Dweck's mindset research maps onto this cleanly, by the way. The amateur's identity-protection behavior — avoid being measured, avoid failure, curate the appearance of competence rather than risk the reality of it — is essentially a fixed-mindset pattern applied to trading. The professional doesn't eliminate the fear of being measured. They just decide that being measured is less expensive than continuing to avoid it.

Ambition is not the problem

The desire to do something extraordinary in markets deserves to be treated almost reverently — it is often a clue about what you are actually called to do. That is a generous framing, and I think it's correct.

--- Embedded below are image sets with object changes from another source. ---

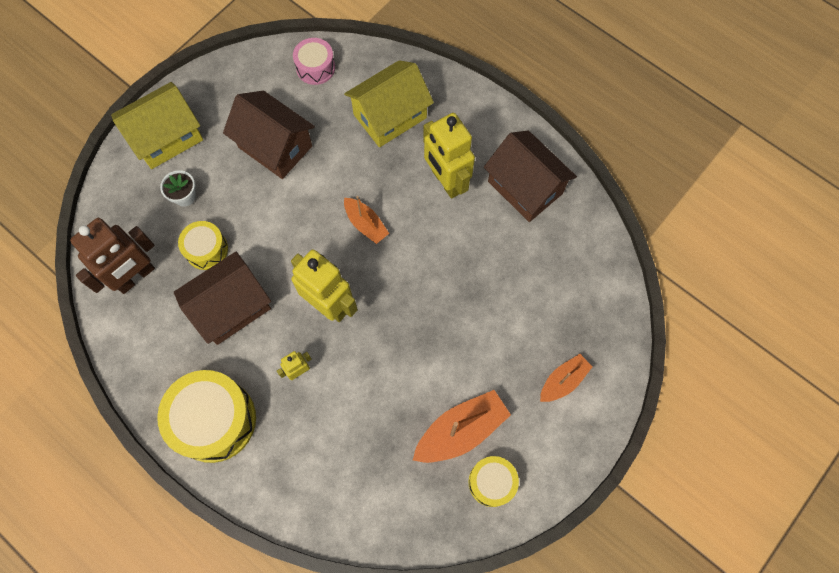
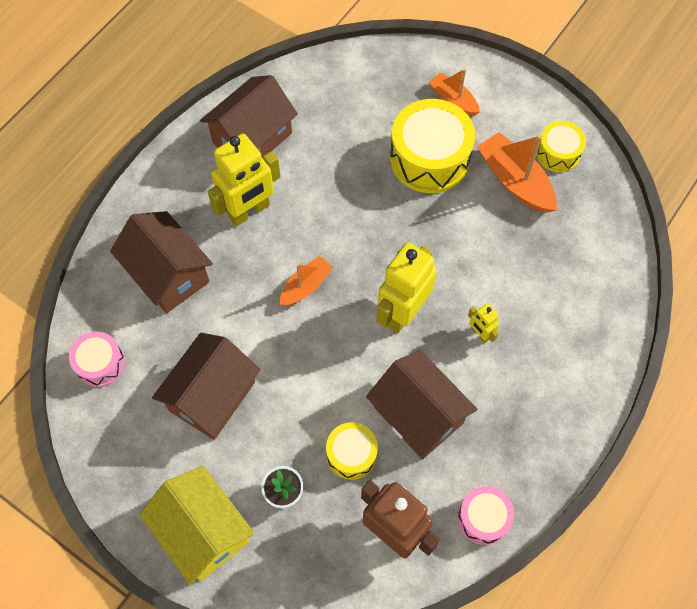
camera: 95 degrees left, 5 degrees down
yellow drum [157,370,256,463] -> yellow drum moved to [390,99,475,193]
yellow house [344,60,434,147] -> brown house [110,211,213,313]
none -> pink drum [458,486,514,545]

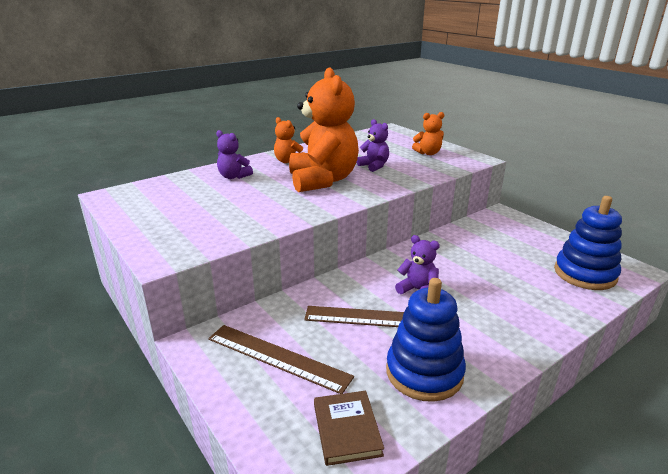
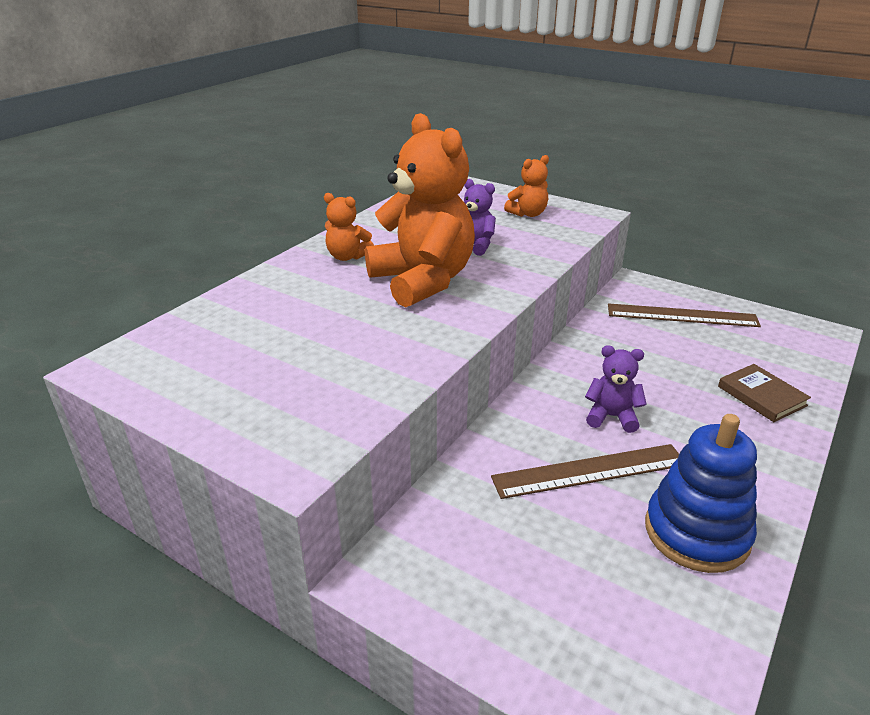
camera: 20 degrees left, 5 degrees up
brown ruler [208,325,354,394] -> brown ruler moved to [608,303,761,327]
purple teddy bear [216,130,253,179] -> none
brown book [314,391,384,466] -> brown book moved to [718,364,811,422]
blue stacking toy [554,196,622,290] -> none

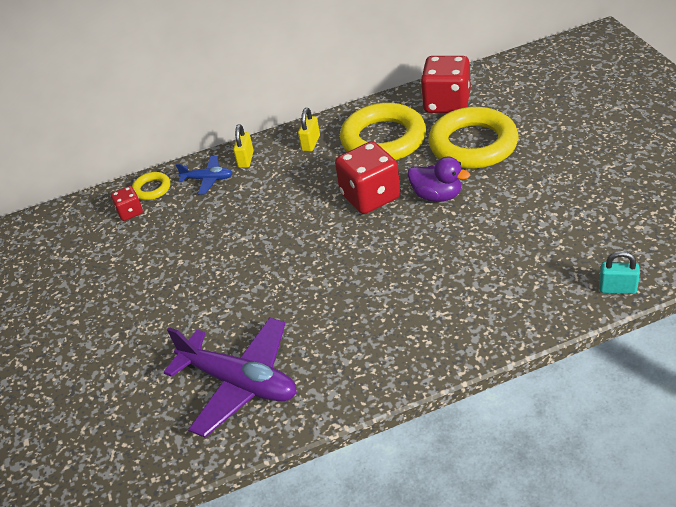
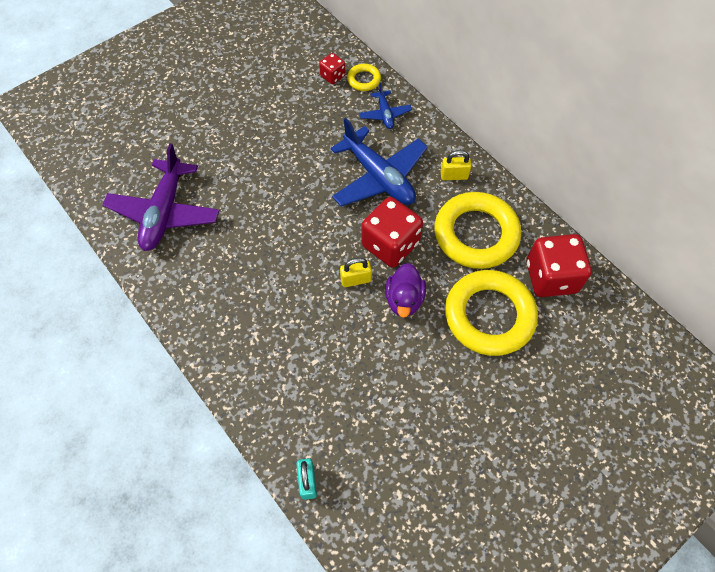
camera: 65 degrees right, 20 degrees up
yellow padlock [233,124,254,168] -> yellow padlock moved to [340,258,372,287]
none -> blue plane [331,118,428,206]

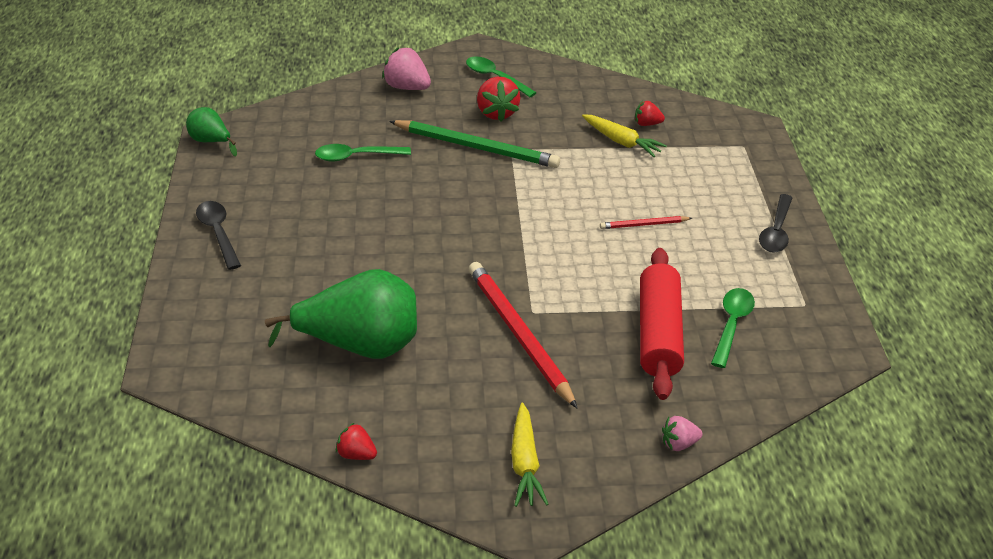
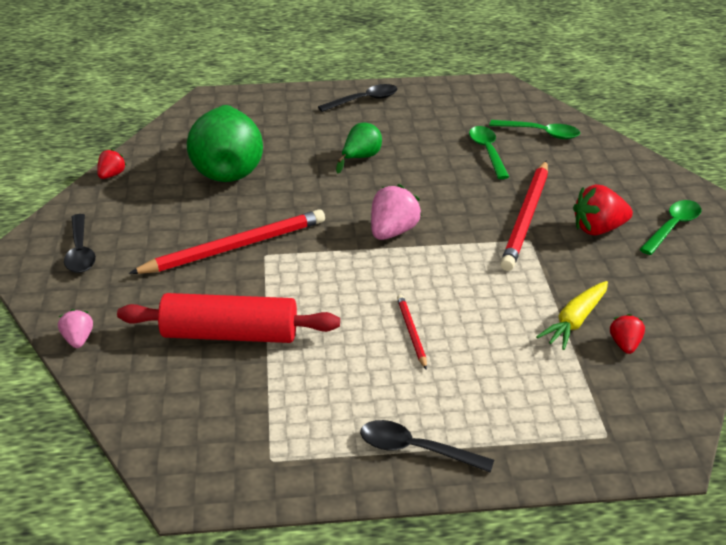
camera: 90 degrees right, 5 degrees down
green pear [186,107,237,157] -> green pear moved to [336,123,382,173]
pink strawberry [382,47,431,90] -> pink strawberry moved to [371,184,422,240]
green pencil [389,120,560,168] -> red pencil [500,161,548,271]
yellow carrot [511,403,549,507] -> black spoon [64,214,96,273]
green spoon [711,288,755,368] -> green spoon moved to [489,120,580,139]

The problem is not wanting something large. The problem is wanting it while clinging to an amateur structure that protects you from the consequences of trying. The shadow career is a shelter. The content-creation loop is a shelter. The endless research-without-execution phase is a shelter. They all feel like work. None of them produce evidence.

That is why turning pro often makes life look simpler from the outside. The professional cuts away substitutes. Less browsing. Less identity maintenance. Less seeking emotional anesthesia in adjacent activity. More doing the actual thing, even when the actual thing is repetitive, uncertain, and unflattering.

The mature version

A professional trader may still fail. Plenty do. Turning pro is not a guarantee of riches or insight or a television appearance. What it guarantees is something more uncomfortable: you will finally be judged by the work rather than by the fantasy of the work.

That is why it feels scary. Once the theater is gone, results have fewer places to hide.

But it is also why this transition matters. Without it, the trader stays trapped in a strangely busy version of avoidance. Always in motion. Rarely in contact with the one thing that would actually create evidence. Looking, from a distance, exactly like someone who is working very hard at something they are never going to do.

To turn pro is not necessarily to quit your job, rent an office, or start calling yourself a macro strategist at parties. It is more often to stop spending so much of your time on substitute satisfactions. Stop polishing the identity. Stop narrating the suffering. Stop collecting the emotional rewards of appearing serious while keeping the real work permanently reversible.

The amateur curates an image. The professional curates a process. The market, for what it's worth, can tell the difference.

The costume is cheap. The competence is not.

Shadow careers feel like work. They do not produce evidence.

Visibility is not the same as skill. It is just louder.

Cut the theater first. The process is underneath it.

The professional curates a process. The amateur curates an image.

Sources
  1. Steven Pressfield, Turning Pro: Tap Your Inner Power and Create Your Life's Work (2012) — the framing for the amateur/professional distinction, shadow careers, and the idea that resistance — not talent — is usually what separates the two.
  2. K. Anders Ericsson, Ralf Th. Krampe, and Clemens Tesch-Römer, The role of deliberate practice in the acquisition of expert performance (1993) — the original deliberate-practice paper. Useful here for the argument that expertise comes from structured work on weaknesses, not from more elaborate self-storytelling.
  3. Carol S. Dweck, Mindset: The New Psychology of Success (2006) — the growth/fixed mindset framework is relevant because the amateur's identity-protection behavior maps cleanly onto a fixed mindset: avoid being measured, avoid failure, curate the appearance of competence rather than risk the reality of it.